Built in 1929 in an art deco style for the Dutch banker and art collector David Van Buuren, this beautiful mansion was turned into a museum in 1973 featuring fine tapestries, blown glass and paintings by modern and classic masters. The most famous are Breughel's The Fall of Icarus and works by Ensor and Van Gogh. Contemporary sculpture exhibitions are organized in the garden. For group visits you must make a reservation.
Art Nouveau was practically born in Brussels. Victor Horta (1861-1947), considered to be Brussels' master of the arts, designed this house and made it his residence until 1919. It was restored in 1991 and is now a museum. Horta is known for his design of buildings using industrial materials such as metal and iron, manipulated to look organic and natural. The city features many similar buildings.
This family brewery is home to Lambic, Faro, Kriek, and Gueuze beers. Since Cantillon's founding in 1900, the brewing process has remained the same; the brewery, similarly, has maintained its original charm and decoration as well. You can experience all the stages of the beer creation process from smelling the original aromas of the ingredients to the bottling of the beers and the eventual tasting.

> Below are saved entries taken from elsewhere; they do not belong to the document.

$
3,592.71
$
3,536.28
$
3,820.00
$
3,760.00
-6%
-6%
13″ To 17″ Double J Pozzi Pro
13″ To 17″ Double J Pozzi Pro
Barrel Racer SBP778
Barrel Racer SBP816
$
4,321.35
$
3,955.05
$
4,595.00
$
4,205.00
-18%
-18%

Housed under the Royal Museums of Fine Arts of Belgium, the Museum of Old Masters, as the name suggests, presents a vast collection of art from the 15th through the 18th century of French and Dutch origin. This museum houses painting from the Flemish Renaissance and Baroque periods, including works by Bosch, Rubens, Van Dyck, and many more. There is a museum shop and a cafe on the premises.
This museum is a fairy tale come true, not just for grown-up boys, but for anyone who ever dreamed of being behind the wheel at the start of a Formula 1 Grand Prix. You'll find modern sports cars as well as vintage antique cars, including Belgian Rolls-Royce of the 1930s and even a limousine owned by John F. Kennedy. More tranquil minds can dream away in the D'Ieteren Hall, that shows a fine collection of carriages and other equestrian items.
This is the house where the great Belgian Surrealist painter René Magritte lived from 1930 to 1954. Transformed today into a wonderful museum, it is now redecorated with authentic furniture and design. Musée René Magritte allows the visitor to understand how this great painter lived and worked and includes detailed information about his personal life. Those who would also like to see his masterpieces can visit the Museum of Modern Art.
This cyclist's association was founded in 1992. It not only offers bikes for hire, but the group has built up a great reputation with their guided city biking tours. There are 11 different circuits ranging from Treasures of the Art Nouveau and Brussels, greenest of cities to Brussels by Night, each generally lasting three to four hours. Tours can be arranged for groups. Information on prices can be obtained from their website. They also give Bikes on rent for all those who wish to explore the place on their own.
This cinema is among the most beloved in Brussels. Specializing in screening classic films, it's truly a gem in the city for movie-lovers. With its five screens, it provides variety without being too big. It is one of the venues that hosts the Brussels Festival of Short Films in April and May.
From dinosaur fossils to live tarantulas to rare gems, the Royal Belgian Institute of Natural Sciences Museum explores the natural wonders of our fascinating planet. The permanent galleries are unique and interesting, including a Gallery of Evolution, Insects Hall, and Minerals Hall. In addition to the permanent displays, the museum features several temporary exhibitions throughout the year, including interactive exhibits. This museum also serves as a research facility.
BELvue Museum is in the House of Bellevue, which used to be an 18th-century hotel for wealthy travelers. Situated next to the Royal Palace, this grand building displays a rich collection of memorabilia collected from the Belgian Royal Dynasty. Located throughout two floors, its rooms are still in the original styles of Louis XV, Empire and Napoléon III, with furniture dating from the 18th century. Recently the courtyard was transformed into a delightful winter garden. Audio-visual tours can be organized for groups.
The five-floor Magritte Museum pays homage to world-renowned surrealist artist René Magritte. A trip through the museum provides deep insight into the Belgian artist's life. Along with 200 of his most famous paintings and sculptures, on display are Magritte's quirky creations such as vintage photographs, musical scores and surrealist film productions. During his brief stint in advertising, he designed a number of posters, which later fed into his artistic works. These are also displayed along with films that inspired him. The museum is part of the Royal Museums of Fine Arts of Belgium and houses a center for conducting research on Magritte's life and works.